Es entwickelte sich alles recht gut. Raini hatte in dem ersten halben Jahr keine Huflederhautentzündung, er lief auf den schwierigen Steinchen am Hof sehr schnell nicht mehr fühlig und war in der Zeit auch ein oder zwei Mal ohne Schuhe im Gelände und auch das war kein Problem. Interessanter Weise hatte er in diesem ersten Winter ohne Eisen sehr viel weniger Strahlfäule als in den Jahren davor. Allerdings hatte ich im Februar dann den Eindruck, dass die Hufe zu breit wurden und die Eckstreben wieder zu lang. Der Schmied war aber auch wieder bei 7 Wochen und weigerte sich häufiger zu kommen. Wir nahmen nochmal Kontakt zu Iria auf und schickten ihr Fotos. Sie bestätigte meinen Eindruck von den hebelnden Wänden und sagte auch, dass 7 Wochen einfach viel zu lange ist für barhuf. Die Eckstreben waren zu hoch und zu weit und drückten auch die Wände nach außen. Wir versuchten nochmal mit dem Schmied zu sprechen, aber er hatte kein Einsehen.

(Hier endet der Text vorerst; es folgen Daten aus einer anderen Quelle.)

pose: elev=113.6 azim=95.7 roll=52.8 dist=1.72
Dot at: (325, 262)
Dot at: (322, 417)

Rückblickend muss man sagen, dass seine Umstellung sehr viel besser lief als die von Fabi z.B. Er hatte gar nicht so schlechte Hufe, wie man uns immer gesagt hat. Die Eisen haben sie verformt und weich gemacht. Hätten wir seine Hufe zu Anfang nicht beschlagen lassen und gleich mit Scoot Boots gearbeitet, wäre das viel besser gewesen. Leider hat man uns falsch beraten. Barhuf hebt er seine Beine sehr viel besser und er ist auch viel trittsicherer im Gelände, was bei uns im Bergischen, wo es auch mal steil bergauf oder bergab mitten durch den Wald geht, ganz gut ist. “Ohne Huf kein Pferd” sagt man doch immer. Aus meiner Erfahrung würde ich versuchen, jedes Pferd barhuf zu lassen. Es ist natürlicher für das Pferd barhuf zu laufen, sie haben so viel mehr Gefühl und sind trittsicherer und sicherlich ist es auch für die Gelenke besser. Der Huf lebt, das Pferd fühlt mit seinen Hufen, wenn man das unterbindet mit einem Eisen, erschwert man dem Pferd das Leben. Sicherlich gibt es Erkrankungen, wo das Pferd einen Beschlag braucht. Generell kann ich es aber jedem empfehlen, einen Kurs zu machen, um zu erfahren, was uns die Hufe der Pferde sagen und wie sie eigentlich aussehen sollten. Und am besten lernt man auch ein wenig die Hufbearbeitung praktisch. Es ist nicht nur nützlich, es macht auch Spaß!